How Do We Get the Damn Envelope Opened?
It is as true as it is unhelpful to note that the outer envelope (OE) must be opened before someone can pay attention to the insides and send back the reply form or not (almost always, not…).
There is certainly a lot of envelope testing done, no disputing that. But, is there any theory guiding how we should think about the envelope and the job or jobs it needs to do?
Theory makes testing more efficient, gives it aim and purpose and can shed light on the only question that should matter – why something won or lost.
An academic study published in NonProfit Management & Leadership sheds some light on all of this.
This is called a path model. Arrows show direction of influence. The outcome explained here is “intention to open the envelope”, which is highly correlated with actually opening. Our job therefore, is creating intent as it precedes the opening behavior.
The numeric values are coefficients – bigger means bigger influence or role in creating intention to open.
A few key points:
- The envelope plays a much bigger role in creating intent for acquisition (vs. renewal) audiences.
- Spend less time and money on house file OE
- Cause involvement (consider this as connection to mission) impacts Attention but this is more of a list selection task since Cause Involvement increases the chance that I pay attention to the envelope but the characteristics of the envelope aren’t influencing that path (from Cause to Attention to Intention).
- Pleasure matters more than Arousal and this is especially true for house file donors; and there is a right way and wrong way to do each. (Not sure we at Agitator or DonorVoice ever envisioned writing a fundraising blog with that sentence, much less one dealing with envelopes…)
It is this last finding that provides new, useful and prescriptive guidance.
Pleasure and Arousal are bipolar scales in this study.
We now know that Pleasure is more important than Arousal but you need both, especially for Acquisition.
The other important part is that callouts or imagery on the OE that create sadness or levels of despair aren’t driving intention to open, they are suppressing it.
The creative aim needs to be happy and hopeful.
An OE that creates a happy, hopeful reaction plus creating excitement is really doing the job we hired it to do.
Having typed all that I can almost hear the thundering retort of the control–a plain white, OE with zero branding on it because it creates “intrigue”. Maybe.
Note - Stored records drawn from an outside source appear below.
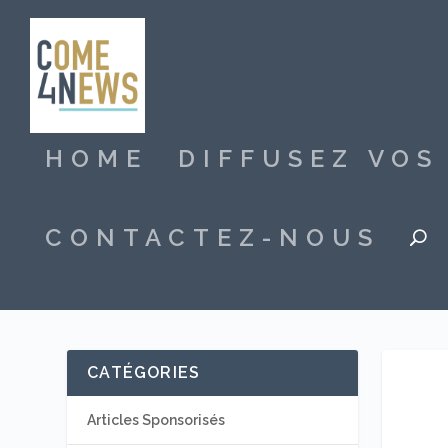
HOME
DIFFUSEZ VO
CONTACTEZ-NOUS
CATÉGORIES
Articles Sponsorisés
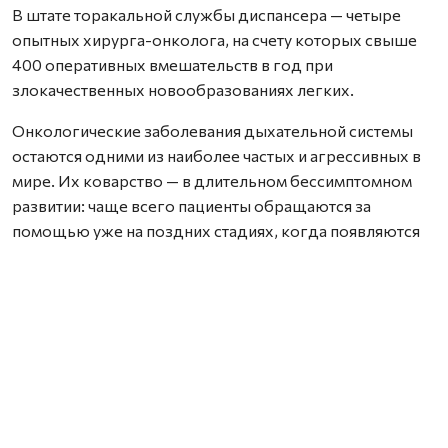
В штате торакальной службы диспансера — четыре
опытных хирурга-онколога, на счету которых свыше
400 оперативных вмешательств в год при
злокачественных новообразованиях легких.
Онкологические заболевания дыхательной системы
остаются одними из наиболее частых и агрессивных в
мире. Их коварство — в длительном бессимптомном
развитии: чаще всего пациенты обращаются за
помощью уже на поздних стадиях, когда появляются
одышка, кашель, боль и выраженная утомляемость.
Лечение таких больных требует
мультидисциплинарного подхода, объединяющего
усилия химиотерапевтов, радиотерапевтов и хирургов.
— За последние 10–15 лет тактика ведения пациентов с
раком легкого кардинально изменилась, — отмечает
торакальный хирург Татьяна Немогутина. — Сегодня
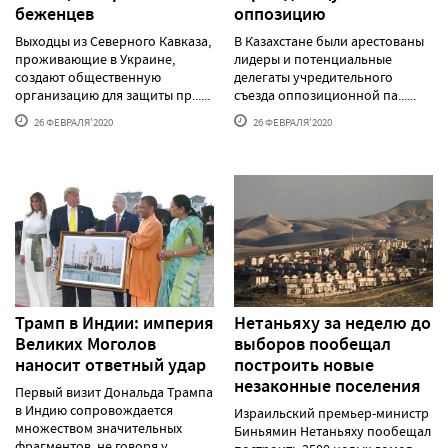
беженцев
оппозицию
Выходцы из Северного Кавказа,
В Казахстане были арестованы
проживающие в Украине,
лидеры и потенциальные
создают общественную
делегаты учредительного
организацию для защиты пр......
съезда оппозиционной па......
26 ФЕВРАЛЯ'2020
26 ФЕВРАЛЯ'2020
Трамп в Индии: империя
Нетаньяху за неделю до
Великих Моголов
выборов пообещал
наносит ответный удар
построить новые
незаконные поселения
Первый визит Дональда Трампа
в Индию сопровождается
Израильский премьер-министр
множеством значительных
Биньямин Нетаньяху пообещал
фрагментов, не говоря у......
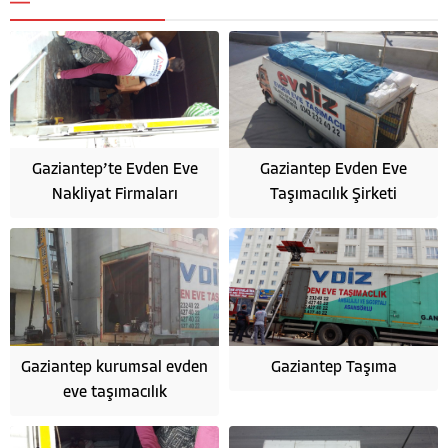
Gaziantep’te Evden Eve
Gaziantep Evden Eve
Nakliyat Firmaları
Taşımacılık Şirketi
Gaziantep kurumsal evden
Gaziantep Taşıma
eve taşımacılık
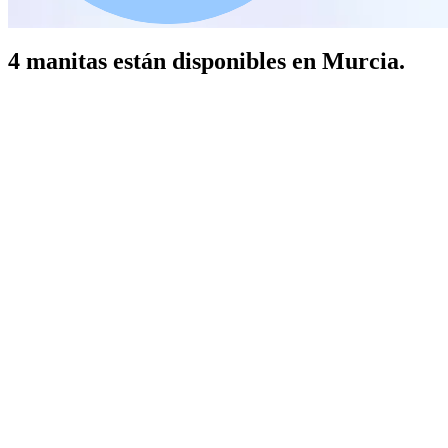
4 manitas están disponibles en Murcia.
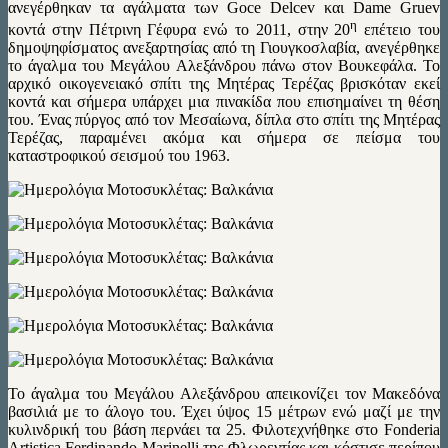
ανεγέρθηκαν τα αγάλματα των Goce Delcev και Dame Gruev
η
κοντά στην Πέτρινη Γέφυρα ενώ το 2011, στην 20
επέτειο του
δημοψηφίσματος ανεξαρτησίας από τη Γιουγκοσλαβία, ανεγέρθηκε
το άγαλμα του Μεγάλου Αλεξάνδρου πάνω στον Βουκεφάλα. Το
αρχικό οικογενειακό σπίτι της Μητέρας Τερέζας βρισκόταν εκεί
κοντά και σήμερα υπάρχει μια πινακίδα που επισημαίνει τη θέση
του. Ένας πύργος από τον Μεσαίωνα, δίπλα στο σπίτι της Μητέρας
Τερέζας, παραμένει ακόμα και σήμερα σε πείσμα του
καταστροφικού σεισμού του 1963.
Το άγαλμα του Μεγάλου Αλεξάνδρου απεικονίζει τον Μακεδόνα
βασιλιά με το άλογο του. Έχει ύψος 15 μέτρων ενώ μαζί με την
κυλινδρική του βάση περνάει τα 25. Φιλοτεχνήθηκε στο Fonderia
Artistica Ferdinando Marinelli της Φλωρεντίας και κόστισε περίπου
Three counterpoints to consider:
- Does that plain white envelope really create intrigue or does it trigger fear and anxiety of missing a bill or announcement of a government audit or whatever the hell else negative we think might show up in our mailbox with zero markings on it.
- What is the lifetime value of the donors coming in on the plain, white, unbranded OE, control? Chances are that’s unknown because any test that didn’t win the immediate ‘battle’ of the acquisition metrics was never given a chance to prove it might be the better medium and long-term play.
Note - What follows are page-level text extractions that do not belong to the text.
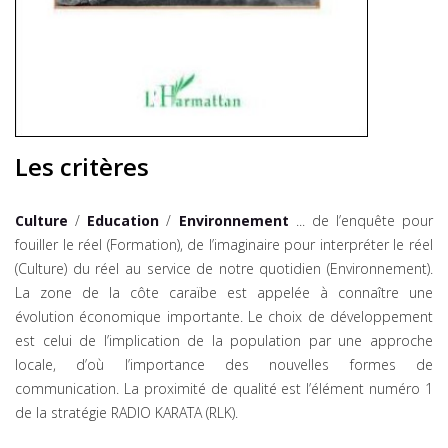
Les critères
Culture
/
Education
/
Environnement
... de l’enquête pour
fouiller le réel (Formation), de l’imaginaire pour interpréter le réel
(Culture) du réel au service de notre quotidien (Environnement).
La zone de la côte caraïbe est appelée à connaître une
évolution économique importante. Le choix de développement
est celui de l’implication de la population par une approche
locale, d’où l’importance des nouvelles formes de
communication. La proximité de qualité est l’élément numéro 1
de la stratégie RADIO KARATA (RLK).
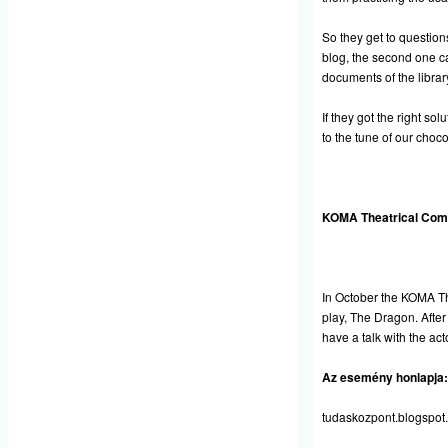
So they get to questions
blog, the second one c
documents of the librar
If they got the right so
to the tune of our chocol
KOMA Theatrical Comp
In October the KOMA T
play, The Dragon. After 
have a talk with the act
Az esemény honlapja:
tudaskozpont.blogspot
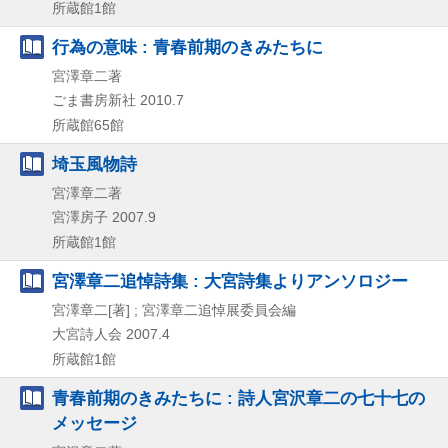
所蔵館1館
行為の意味 : 青春前期のきみたちに
宮澤章二著
ごま書房新社
2010.7
所蔵館65館
埼玉風物詩
宮澤章二著
宮澤房子
2007.9
所蔵館1館
宮澤章二追悼詩集 : 大宮詩集よりアンソロジー
宮澤章二[著] ; 宮澤章二追悼展委員会編
大宮詩人会
2007.4
所蔵館1館
青春前期のきみたちに : 詩人宮沢章二の七十七の
メッセージ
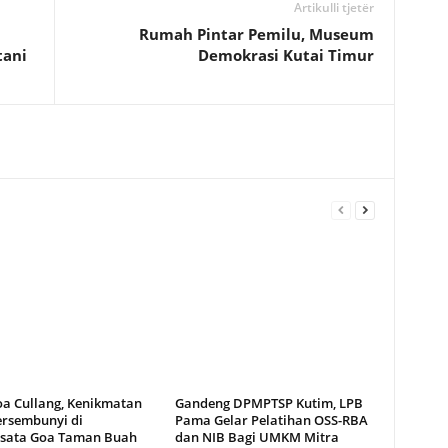
Artikulli tjetër
n
Rumah Pintar Pemilu, Museum
tani
Demokrasi Kutai Timur
oa Cullang, Kenikmatan
Gandeng DPMPTSP Kutim, LPB
ersembunyi di
Pama Gelar Pelatihan OSS-RBA
sata Goa Taman Buah
dan NIB Bagi UMKM Mitra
- With a bit more theory guiding the next test against the plain, white, unbranded OE, I’d bet on the test. That plain white, unbranded OE likely represents “local optimization”, not global; the former being the best of sub-optimum alternatives.
Kevin
Very interesting. It’s long been my view that unless you can come up with irresistible outer envelope copy, don’t use it although I agree that acquisition in particular needs to call to the potential donor. The idea that hope and positive messages – and not messages of need – are more effective is useful. I wonder if this always holds true though, for example in the case of a terrible flood or famine, when the heartbreaking photos beg for action.
Jill, there is plenty of possibility to have copy and/or images that help increase attention and intention in positive ways. But, certainly plenty of possibility to screw it up too. We always fall back on theory to guide the specific, tactical decisions (for this or anything else) and increase the likelihood of choosing well (among an almost infinite # of possibilities) and as or more importantly, having a longer term testing plan to get it “right” over time with continuous learning and improvement guided by a systematic, theory driven approach.
As for disasters, that image “begging for action” could just as easily create a sense of hopelessness.
Have you read Siegfried Voegele’s “Handbook of Direct Mail”?
Chris, yes, have read it (or skimmed extensively) as well as your posts on it. I’ve found his work to be a bit “thin” but a decent starting point. For example, there is a lot of nuance in anticipated emotion. In fact, some recent work parses it into anticipatory emotion (what I feel in the moment when looking at the OE) and anticipated (what i expect to feel if I open it ) that separately influence intention.